» TASK OBJECTIVE
Word for word, print out all of the data, omitting every image.

── RECORDS TO PROCESS

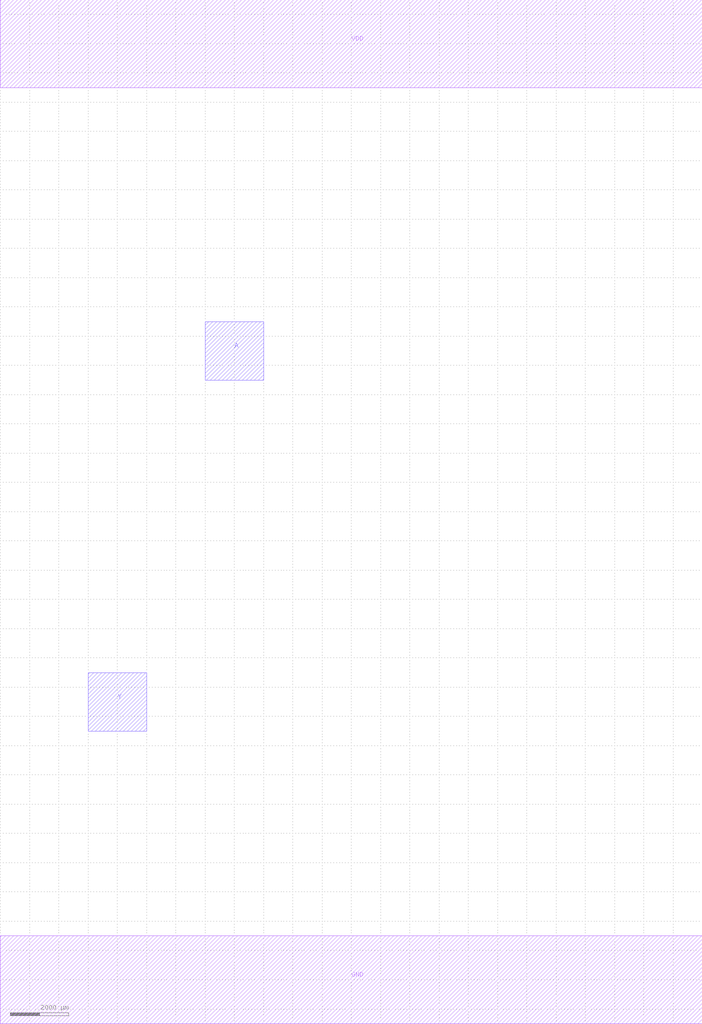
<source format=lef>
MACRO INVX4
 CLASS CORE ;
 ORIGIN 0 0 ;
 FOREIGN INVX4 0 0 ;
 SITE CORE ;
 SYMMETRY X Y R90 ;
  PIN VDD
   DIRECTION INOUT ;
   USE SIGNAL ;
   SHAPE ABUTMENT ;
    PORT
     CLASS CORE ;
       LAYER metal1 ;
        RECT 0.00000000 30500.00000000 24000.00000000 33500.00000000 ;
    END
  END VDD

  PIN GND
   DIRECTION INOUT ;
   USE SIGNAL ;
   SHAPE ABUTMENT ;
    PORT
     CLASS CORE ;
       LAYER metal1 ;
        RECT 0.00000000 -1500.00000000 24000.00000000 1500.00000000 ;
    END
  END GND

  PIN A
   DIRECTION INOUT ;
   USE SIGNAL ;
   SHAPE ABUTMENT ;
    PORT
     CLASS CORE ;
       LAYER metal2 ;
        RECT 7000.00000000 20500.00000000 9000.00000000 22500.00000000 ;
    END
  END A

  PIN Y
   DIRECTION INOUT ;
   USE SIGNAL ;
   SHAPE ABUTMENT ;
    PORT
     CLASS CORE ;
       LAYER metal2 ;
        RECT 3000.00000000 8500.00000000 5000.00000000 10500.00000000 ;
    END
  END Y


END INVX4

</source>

────

» THE ANSWER
<source format=lef>
MACRO INVX4
 CLASS CORE ;
 ORIGIN 0 0 ;
 FOREIGN INVX4 0 0 ;
 SITE CORE ;
 SYMMETRY X Y R90 ;
  PIN VDD
   DIRECTION INOUT ;
   USE SIGNAL ;
   SHAPE ABUTMENT ;
    PORT
     CLASS CORE ;
       LAYER metal1 ;
        RECT 0.00000000 30500.00000000 24000.00000000 33500.00000000 ;
    END
  END VDD

  PIN GND
   DIRECTION INOUT ;
   USE SIGNAL ;
   SHAPE ABUTMENT ;
    PORT
     CLASS CORE ;
       LAYER metal1 ;
        RECT 0.00000000 -1500.00000000 24000.00000000 1500.00000000 ;
    END
  END GND

  PIN A
   DIRECTION INOUT ;
   USE SIGNAL ;
   SHAPE ABUTMENT ;
    PORT
     CLASS CORE ;
       LAYER metal2 ;
        RECT 7000.00000000 20500.00000000 9000.00000000 22500.00000000 ;
    END
  END A

  PIN Y
   DIRECTION INOUT ;
   USE SIGNAL ;
   SHAPE ABUTMENT ;
    PORT
     CLASS CORE ;
       LAYER metal2 ;
        RECT 3000.00000000 8500.00000000 5000.00000000 10500.00000000 ;
    END
  END Y


END INVX4

</source>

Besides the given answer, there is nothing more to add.